I would like every record reproduced exactly, with the pictures left out.

BEGIN

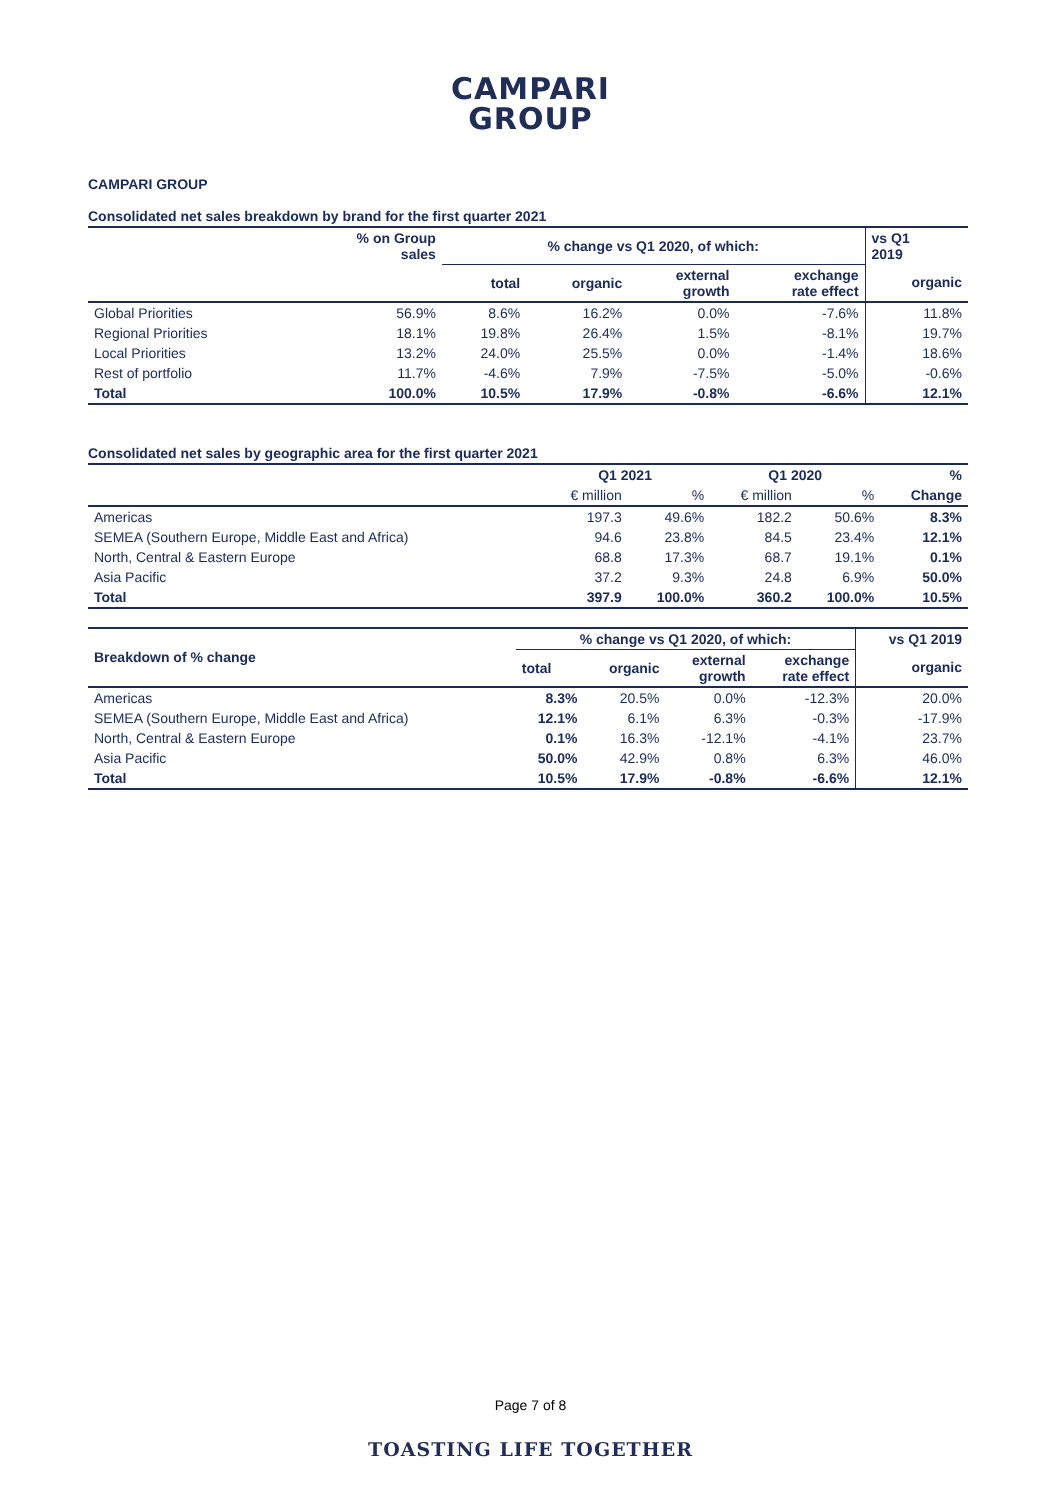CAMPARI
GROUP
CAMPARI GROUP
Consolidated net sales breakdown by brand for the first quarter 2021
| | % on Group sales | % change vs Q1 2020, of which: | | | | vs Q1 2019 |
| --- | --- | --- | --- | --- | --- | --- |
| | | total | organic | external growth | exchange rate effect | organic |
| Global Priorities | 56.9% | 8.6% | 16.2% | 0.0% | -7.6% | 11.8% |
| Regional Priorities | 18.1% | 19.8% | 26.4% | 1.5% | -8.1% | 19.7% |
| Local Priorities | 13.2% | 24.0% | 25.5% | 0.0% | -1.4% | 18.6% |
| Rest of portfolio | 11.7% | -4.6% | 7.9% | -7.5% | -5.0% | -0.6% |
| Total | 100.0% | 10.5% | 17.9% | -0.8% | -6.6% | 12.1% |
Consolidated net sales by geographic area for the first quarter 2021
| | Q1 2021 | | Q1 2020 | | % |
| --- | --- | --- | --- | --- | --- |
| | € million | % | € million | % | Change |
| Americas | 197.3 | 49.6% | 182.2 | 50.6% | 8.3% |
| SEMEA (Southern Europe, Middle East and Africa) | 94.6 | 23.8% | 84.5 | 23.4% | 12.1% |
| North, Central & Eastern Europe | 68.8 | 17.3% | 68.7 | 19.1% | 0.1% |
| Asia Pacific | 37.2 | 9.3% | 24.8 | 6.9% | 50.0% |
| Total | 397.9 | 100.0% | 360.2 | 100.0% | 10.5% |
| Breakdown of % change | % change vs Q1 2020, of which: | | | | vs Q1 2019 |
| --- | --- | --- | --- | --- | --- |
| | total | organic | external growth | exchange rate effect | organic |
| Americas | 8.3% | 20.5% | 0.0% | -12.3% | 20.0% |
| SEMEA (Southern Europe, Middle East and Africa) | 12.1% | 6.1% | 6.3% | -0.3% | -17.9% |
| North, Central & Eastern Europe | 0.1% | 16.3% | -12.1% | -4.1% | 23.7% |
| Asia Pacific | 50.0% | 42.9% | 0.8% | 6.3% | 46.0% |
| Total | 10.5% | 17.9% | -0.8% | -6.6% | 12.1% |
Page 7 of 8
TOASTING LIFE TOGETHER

END

▶ **SOLUTION TO THIS PROBLEM**
CAMPARI
GROUP
CAMPARI GROUP
Consolidated net sales breakdown by brand for the first quarter 2021
| | % on Group sales | % change vs Q1 2020, of which: | | | | vs Q1 2019 |
| --- | --- | --- | --- | --- | --- | --- |
| | | total | organic | external growth | exchange rate effect | organic |
| Global Priorities | 56.9% | 8.6% | 16.2% | 0.0% | -7.6% | 11.8% |
| Regional Priorities | 18.1% | 19.8% | 26.4% | 1.5% | -8.1% | 19.7% |
| Local Priorities | 13.2% | 24.0% | 25.5% | 0.0% | -1.4% | 18.6% |
| Rest of portfolio | 11.7% | -4.6% | 7.9% | -7.5% | -5.0% | -0.6% |
| Total | 100.0% | 10.5% | 17.9% | -0.8% | -6.6% | 12.1% |
Consolidated net sales by geographic area for the first quarter 2021
| | Q1 2021 | | Q1 2020 | | % |
| --- | --- | --- | --- | --- | --- |
| | € million | % | € million | % | Change |
| Americas | 197.3 | 49.6% | 182.2 | 50.6% | 8.3% |
| SEMEA (Southern Europe, Middle East and Africa) | 94.6 | 23.8% | 84.5 | 23.4% | 12.1% |
| North, Central & Eastern Europe | 68.8 | 17.3% | 68.7 | 19.1% | 0.1% |
| Asia Pacific | 37.2 | 9.3% | 24.8 | 6.9% | 50.0% |
| Total | 397.9 | 100.0% | 360.2 | 100.0% | 10.5% |
| Breakdown of % change | % change vs Q1 2020, of which: | | | | vs Q1 2019 |
| --- | --- | --- | --- | --- | --- |
| | total | organic | external growth | exchange rate effect | organic |
| Americas | 8.3% | 20.5% | 0.0% | -12.3% | 20.0% |
| SEMEA (Southern Europe, Middle East and Africa) | 12.1% | 6.1% | 6.3% | -0.3% | -17.9% |
| North, Central & Eastern Europe | 0.1% | 16.3% | -12.1% | -4.1% | 23.7% |
| Asia Pacific | 50.0% | 42.9% | 0.8% | 6.3% | 46.0% |
| Total | 10.5% | 17.9% | -0.8% | -6.6% | 12.1% |
Page 7 of 8
TOASTING LIFE TOGETHER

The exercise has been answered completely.